El crepúsculo del deber

TÍTULO ORIGINALLe crépuscule du devoir

GÉNERO

Anagrama. Barcelona (1994). 283 págs. 1.900 ptas. Edición original: Gallimard. París (1994).

Le entrevistan, le publican, le traducen por media Europa. Su retórica brillante le permite descuidar los argumentos. Le producen alergia las raíces cristianas de la cultura occidental. Como botón de muestra, este último libro: El crepúsculo del deber.

Según Lipovetsky, la historia de la ética muestra tres etapas: el deber con fundamento divino, el deber meramente civil, y la sustitución del deber por el individualismo. Así que hemos entrado en la época posmoral, después de superar los antiguos deberes incondicionales.

El libro es una radiografía de los modos de pensar y vivir actuales, aunque el territorio explorado se ciñe a las democracias avanzadas. Ello no impide a Lipovetsky hacer de «su mundo» un criterio absoluto para juicios globales.

El estilo es brillante y sugestivo. La documentación, abundante y precisa, en la línea de la mejor sociología. Pero la sociología no es la ética, aunque Lipovetsky las equipara: dejar constancia de lo que hay, sin pretensión de discutir lo que debería haber (ya hemos dicho que el deber no existe). Pero la descripción del estilo posmoderno de vivir y pensar no es neutra. Lipovetsky se entrega a un apasionado ejercicio maniqueo de calificación y descalificación. Toda la moral basada en el deber -religioso o laico- le parece rigorista, e intransigente, saturada por el imperativo desgarrador de la obligación moral.

Si el laicismo actual está bien dibujado, la historia universal de la moral es sometida por Lipovetsky a dos asombrosas desfiguraciones. Primera: meterla toda entera en el mismo saco. Y segunda: empeñarse en hacer creer que se trata del saco del dogmatismo, del rigorismo, del punto de vista absolutista.

Demasiadas páginas constituyen un apasionado panfleto contra la moral cristiana, concretada en tres puntos claves: la conciencia, la moral sexual y el aborto. Lipovetsky no se molesta en aportar argumentos, y descalifica como «integrismo cristiano» las opiniones diferentes.

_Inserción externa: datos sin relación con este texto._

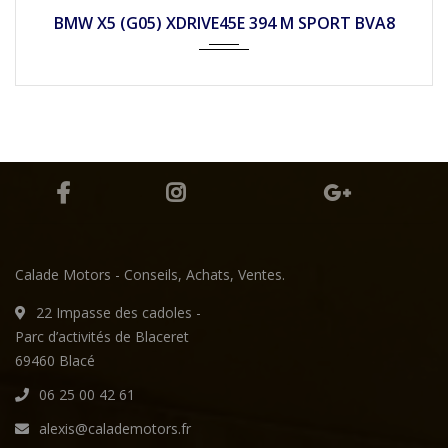
2021
Autom...
85790
BMW X5 (G05) XDRIVE45E 394 M SPORT BVA8
Calade Motors - Conseils, Achats, Ventes.
22 Impasse des cadoles -
Parc d’activités de Blaceret
69460 Blacé
06 25 00 42 61
alexis@calademotors.fr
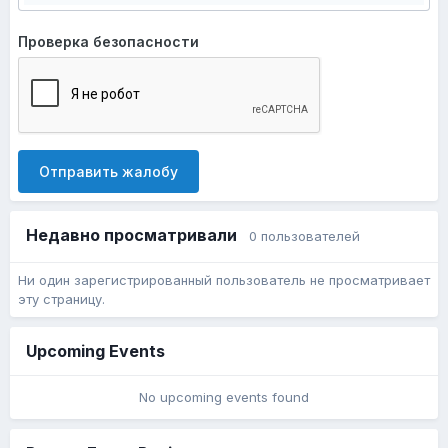
Проверка безопасности
Отправить жалобу
Недавно просматривали
0 пользователей
Ни один зарегистрированный пользователь не просматривает
эту страницу.
Upcoming Events
No upcoming events found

A veces da la impresión de que Gilles Lipovetsky vive en el país de las maravillas. Sobre la tumba del deber ha de crecer el «individualismo responsable», una nueva cuadratura del círculo: como si la responsabilidad pudiera sostenerse sin el deber. Semejante optimismo suena a música celestial compuesta para el regreso del buen salvaje, y no precisa a qué cuenta de resultados hay que apuntar el deterioro social que ha suscitado el nuevo afán de reflexión ética.